◆ SUPPLIED TEXT ◆
────────────────────────────────────────
Daniels is a Year 3 dual-threat quarterback whose 2024 rookie tape graded near the top of the league throwing to the intermediate middle, which is where a move tight end lives. His zone-coverage passing stayed positive in 2025 even as the season shrank to seven games, and that overlaps with the coverage Okonkwo beats. The risk is durability: three separate injuries last year, and Marcus Mariota behind him, which means the tight end's value drops sharply anytime Daniels sits.

Playcall

David Blough took over as coordinator in January 2026 after a promotion from the quarterbacks room, his first play-calling job at any level. The scheme borrows Ben Johnson's under-center bootleg package and West Coast route concepts, with 12-personnel as the planned base grouping. Blough has shown Okonkwo Detroit film as the template for the move role: deep digs and crossers off play-action, screens, and speed sweeps. The under-center shift is the mechanism, since play-action from under center is what opens the middle-of-field windows for the tight end. A first-time coordinator installing new terminology in Year 1 also carries real timeline risk.

Competition

John Bates

Inline blocking TE, signed a 3yr/$21M extension.

BLOCKER
Bates handles the inline blocking Okonkwo can't, which is what makes the move role work. He caught 11 of 16 targets for 103 yards in 2025, so he does not threaten the receiving volume. His presence is a feature for Okonkwo, keeping him off the line and in routes.

Ben Sinnott

2024 second-round pick, buried at TE3.

TE3
Sinnott has drawn 18 targets across 33 career games and profiles as the developmental motion piece. He matters only if Okonkwo misses time; otherwise he sits third on the depth chart with no path to volume.

Scheme Fit

342 YAC in 2025Gained 342 yards after the catch in 2025, nearly triple Zach Ertz's 123, at 6.2 YAC per reception.
Beats zone coverage382 receiving yards against zone in 2025; his 4.52 speed maps onto the zone looks Daniels handled well.
12-personnel base rolePlayed 87% of 12-personnel snaps and 100% of 13/21/22 in Tennessee; Blough's 12-personnel base keeps him on the field by default.
Snap rate climbingSnap share rose from 57.4% through Week 10 to 72.4% over the final seven weeks of 2025.
Poor inline blockerUndersized for inline work; Tennessee's reluctance to re-sign him tied partly to the blocking, which caps his three-down independence.
Daniels Cover 1 exposureDaniels graded in the 17th percentile against Cover 1 in 2025 (-0.366 EPA), the man looks that can take a move TE away.

Key Variables

  • Does Blough's 12-personnel base actually hold near a 50% rate, or does game pressure push Washington back into 11-personnel where Okonkwo competes with the WR3 for snaps?
  • Can Daniels play 15-plus games? Every game he misses costs the TE1 roughly five targets, and a Mariota-led offense drops Okonkwo to the waiver wire.
  • Does the under-center play-action package come online in Year 1? Daniels has 18 career under-center attempts, and that package is what opens the middle-of-field windows.
  • How quickly does the Daniels connection form? June minicamp showed early flashes on deep crossers, but the rapport was still building, and a slow start would cap the first-half target share.

Fantasy Range

Bull

TE6

Daniels plays 16-plus games, the 12-personnel base holds, and the YAC profile pushes him toward 85-95 targets and a 65/750/5 line.

Base

TE12

Daniels misses a game or two and the install takes time, landing him around Ertz's old volume with better yards after catch.

Bear

TE25

Daniels misses significant time again or the offense can't sustain 12-personnel, and he falls back to the TE22 range he posted in Tennessee.

Health

Okonkwo has not missed a game in four NFL seasons, with 42 career starts and no significant injury history entering Year 5. The durability risk on this profile belongs to Daniels.

At TE21 ADP, take him as a high-upside TE2 stash and only move him up your board if August confirms both a 12-personnel base and Daniels at full health.
────────────────────────────────────────
◆ AVAILABLE DATA ◆
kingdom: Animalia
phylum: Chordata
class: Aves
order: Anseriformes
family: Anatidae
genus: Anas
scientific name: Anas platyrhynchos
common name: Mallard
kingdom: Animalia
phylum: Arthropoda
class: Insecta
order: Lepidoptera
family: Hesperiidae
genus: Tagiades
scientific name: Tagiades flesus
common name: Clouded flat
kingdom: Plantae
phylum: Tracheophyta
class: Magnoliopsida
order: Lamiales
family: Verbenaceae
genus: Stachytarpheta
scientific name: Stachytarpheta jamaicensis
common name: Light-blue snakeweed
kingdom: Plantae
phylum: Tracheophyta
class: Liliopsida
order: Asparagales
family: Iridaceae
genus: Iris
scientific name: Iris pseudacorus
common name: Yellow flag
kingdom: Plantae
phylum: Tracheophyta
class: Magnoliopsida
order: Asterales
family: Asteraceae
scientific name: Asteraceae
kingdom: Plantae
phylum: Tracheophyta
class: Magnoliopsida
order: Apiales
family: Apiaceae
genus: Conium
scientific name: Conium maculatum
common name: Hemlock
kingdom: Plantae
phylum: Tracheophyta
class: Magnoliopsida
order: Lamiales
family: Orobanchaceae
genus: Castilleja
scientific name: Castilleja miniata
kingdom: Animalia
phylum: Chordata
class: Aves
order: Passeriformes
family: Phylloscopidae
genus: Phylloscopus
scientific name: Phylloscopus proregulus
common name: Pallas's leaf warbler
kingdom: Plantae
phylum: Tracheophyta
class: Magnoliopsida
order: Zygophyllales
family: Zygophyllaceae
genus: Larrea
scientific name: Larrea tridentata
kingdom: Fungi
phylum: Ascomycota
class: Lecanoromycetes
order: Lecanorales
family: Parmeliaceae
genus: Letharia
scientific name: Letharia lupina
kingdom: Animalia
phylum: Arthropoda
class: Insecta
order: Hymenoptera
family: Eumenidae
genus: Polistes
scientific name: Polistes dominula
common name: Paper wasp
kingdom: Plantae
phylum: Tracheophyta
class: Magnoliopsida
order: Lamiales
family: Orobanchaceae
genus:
────────────────────────────────────────
◆ PARTS OF THE EXERCISE ◆
**A.** Answer these questions from the Okonkwo profile, one per line:
(i) Who took over as coordinator in January 2026?
(ii) How many yards after the catch did Okonkwo gain in 2025?
(iii) For how many NFL seasons has Okonkwo gone without missing a game?
**B.** Transcribe the passage of the Okonkwo profile starting at "Poor inline blockerUndersized" and ending at "his three-down independence.".
**C.** Name each fantasy scenario in the Okonkwo profile along with the tight end rank attached to it.
Use only the Okonkwo profile when responding, and set the rows aside.

◆ SOLUTIONS ◆
**A.**
(i) David Blough
(ii) 342 yards
(iii) Four seasons

**B.**
Poor inline blockerUndersized for inline work; Tennessee's reluctance to re-sign him tied partly to the blocking, which caps his three-down independence.

**C.**
Bull: TE6
Base: TE12
Bear: TE25